Right on cue, Mary went off to the Pru to claim the insurance money for the death of her stepson, £4 10s.
No death certificate, no money said the insurance company.
The coroner then ordered a post mortem, which was carried out the following day by Dr Kilburn, astonishingly on a table in Mary Ann's house.
The inquest was held the same day in the pub next door, and there being so little time to allow a proper autopsy no cause of death was found and a verdict of natural causes was recorded.
What a relief for Mary Ann.
It was here that chance played its part, for Dr Kilburn, of his own volition, decided to take the stomach and other organs home and he placed them into a closet.
The next day he poured the contents of the stomach into a jar, and buried the organs in his garden.
The following Wednesday, in his own good time, he subjected the stomach contents to Reinsch's test, a method of tracing arsenic.
Kilburn must have been mortified to find the test "positive".
He reported it at once to Supt Henderson at Bishop Auckland police station.
The game was up for Mary Ann.
She was arrested and only then did it come to light that a few weeks before she had sent her stepson to the chemist's to buy arsenic and soft soap.
The chemist would not serve a seven-year-old, so a Mrs Dodds had purchased the items.
This was not unusual, as it was common, it seems, to use arsenic and soap to rub down bedposts to kill or deter bed bugs.
Dr Kilburn did not come out of this at all well.
Burying organs in his garden indeed.
His credibility low, his testimony might have been thrown out but for confirmation of the presence of arsenic by a more eminent source, Dr Scattergood of Leeds.
More than half a grain of arsenic in the stomach caused the death of Charles Edward Cotton.
Mary Ann, when charged with murder, replied, "I am as innocent as the child unborn".
With Mary Ann incarcerated, some not all of her victims were exhumed.
All who were had traces of arsenic in their stomachs.
She was charged with the murder of four persons in all: her stepson, Charles Edward, Joseph Nattrass, Frederick Cotton (whose body they could not find even when its location was pointed out by those present at the funeral) and Robert Robson Cotton.
But she faced trial for only one murder, that of Charles Edward.
That he had been poisoned was not in doubt.
That Mary Ann Cotton was responsible, or even that it was deliberate, was.
She denied the charge, suggesting by some accident arsenic had been swallowed.
It seems likely the weight of the other deaths, though not strictly part of the case, went against her, along with the "opinion" of the Daily News, which reported that "women have a natural turn for poisoning. Usually by arsenic".
Whether Mary Ann had a fair trial is in doubt, and she denied murder to the end.
The jury found otherwise.
"You have been convicted of the murder of your stepson, whom it was your duty to cherish and take care of," said the judge.

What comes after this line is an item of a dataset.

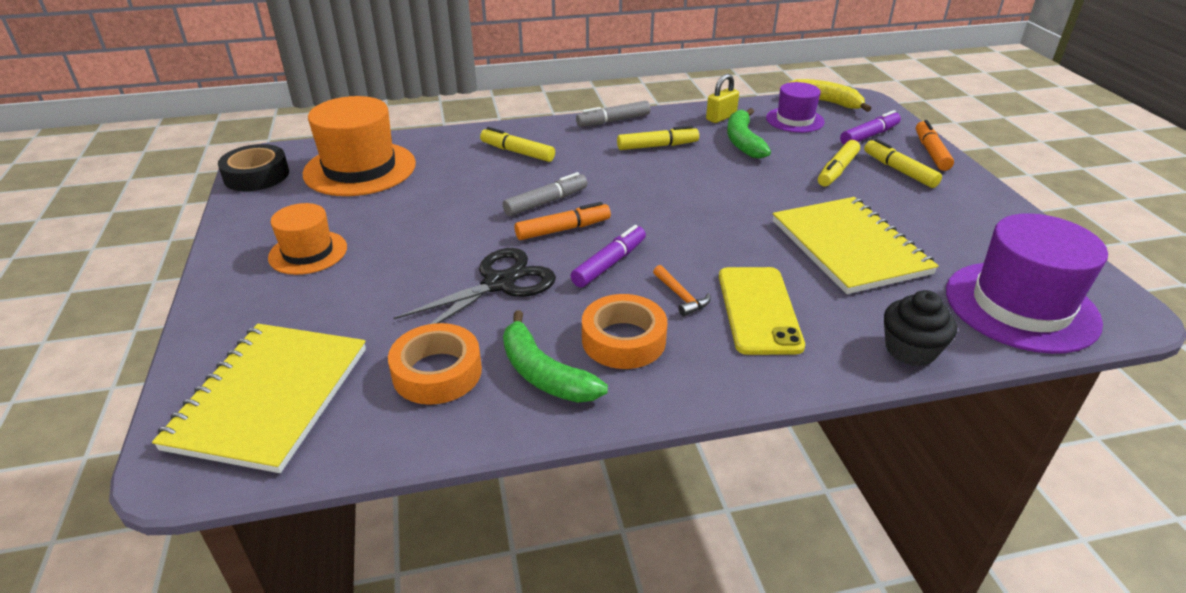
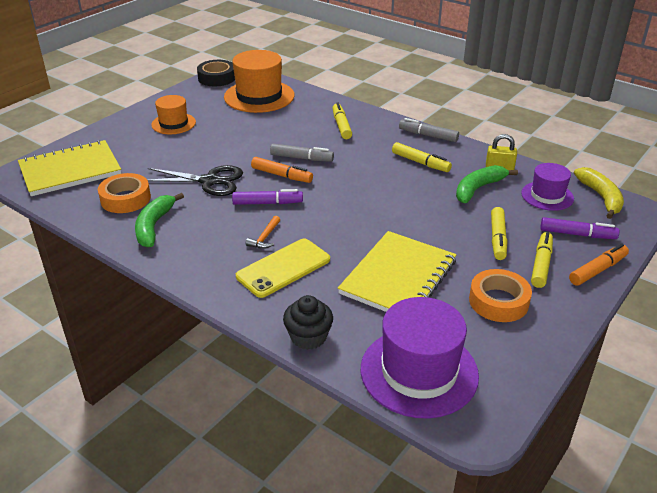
camera: 50 degrees right, 0 degrees up
orange tape [582,294,667,369] -> orange tape moved to [469,269,532,322]
yellow marker [818,140,860,187] -> yellow marker turned 75 degrees counterclockwise [491,207,507,260]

She was sentenced to death in a prison where she produced life, with the arrival of her last child, a little girl, Margaret Edith Quick- Manning Cotton.
At 8am on March 24, 1873, Mary Ann Cotton, 41, was taken from her cell and led across the yard at Durham prison, flanked by two women warders to whom she declared "Heaven is my home".
The executioner was William Calcraft.
Mary Ann, it was reported, walked shakily but resolutely, head back and praying.
About 50 persons were present, half of them from the Press, with 200 outside the prison.
Those present saw a frail woman, still in her black dress, dispatched to eternity, and watched as for some minutes her body convulsed and spun around at the end of the rope.
Those outside heard the thud of the trapdoor and watched as the black flag, signalling the execution had taken place, was raised.
Even as Calcraft and his assistant hangman were leaving Durham on a southbound train, a local photographer was selling photographs of Mary Ann, dressed in her shawl.
Whether by then she was "in Heaven", as she predicted, isn't known, but her body they buried within the walls of the prison.